Performance testing to test the different parameters to process a random chunk of large data and monitor parameters such as time taken to complete Map-Reduce Jobs, memory utilization, disk utilization and other metrics as required.
Integration testing for testing complete workflow directly from data ingestion to data storage/visualization.
Architecture testing for testing that Hadoop is highly available all the time & Failover services are properly implemented to ensure data is processed even in case of failure of nodes.

List of few tools used in Big Data :

  • Data Ingestion - Kafka, Zookeeper, Sqoop, Flume, Storm, Amazon Kinesis.
  • Data Processing - Hadoop (Map-Reduce), Cascading, Oozie, Hive, Pig.
  • Data Storage - HDFS (Hadoop Distributed File System), Amazon S3, HBase.

Testing should be performed at each of the three phases of big data processing to ensure that data is getting processed without any errors. 

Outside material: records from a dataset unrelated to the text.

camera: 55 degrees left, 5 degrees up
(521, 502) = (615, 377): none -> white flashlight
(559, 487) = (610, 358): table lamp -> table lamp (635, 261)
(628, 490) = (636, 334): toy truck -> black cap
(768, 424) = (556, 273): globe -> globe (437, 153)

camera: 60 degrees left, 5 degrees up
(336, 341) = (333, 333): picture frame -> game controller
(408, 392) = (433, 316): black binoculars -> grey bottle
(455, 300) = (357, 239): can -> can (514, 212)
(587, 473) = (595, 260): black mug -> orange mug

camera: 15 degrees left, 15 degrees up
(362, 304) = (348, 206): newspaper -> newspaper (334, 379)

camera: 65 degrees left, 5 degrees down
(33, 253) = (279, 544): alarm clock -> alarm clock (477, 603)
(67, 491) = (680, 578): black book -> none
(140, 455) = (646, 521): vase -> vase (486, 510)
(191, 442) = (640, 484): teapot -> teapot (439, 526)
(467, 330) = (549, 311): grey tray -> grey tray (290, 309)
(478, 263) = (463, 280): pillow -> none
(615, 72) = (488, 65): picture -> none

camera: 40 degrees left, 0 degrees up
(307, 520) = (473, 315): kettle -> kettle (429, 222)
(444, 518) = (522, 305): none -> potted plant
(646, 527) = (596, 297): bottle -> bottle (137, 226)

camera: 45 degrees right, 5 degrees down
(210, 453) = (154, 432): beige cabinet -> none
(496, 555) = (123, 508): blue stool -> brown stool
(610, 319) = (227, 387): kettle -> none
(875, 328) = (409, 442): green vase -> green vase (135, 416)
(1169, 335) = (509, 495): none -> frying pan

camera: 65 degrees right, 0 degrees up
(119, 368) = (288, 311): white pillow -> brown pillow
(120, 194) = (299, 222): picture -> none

Functional testing includes  :

  • Validation of pre-hadoop processing -- Dta from various sources like social n/w,call logs etc and loaded into HDFS 
  • Validation of hadoop reduce process data output -- one data is loaded in hdfc, hadoop map reduce process is run to process the data coming from diff sources 
  • Validation of data extract and load into EDW -- once map-reduce process is complted and data o/p files are generated this data is moved to EDW or any other trans sys based on requirement.

Non-functional testing includes :

  • Performance Testing 
  • Failover Testing
Note: - For testing it is very important to generate data for testing covering various test scenarios (positive and negative). Positive test scenarios cover scenarios which are directly related to the functionality. Negative test scenarios cover scenarios which do not have direct relation with the desired functionality.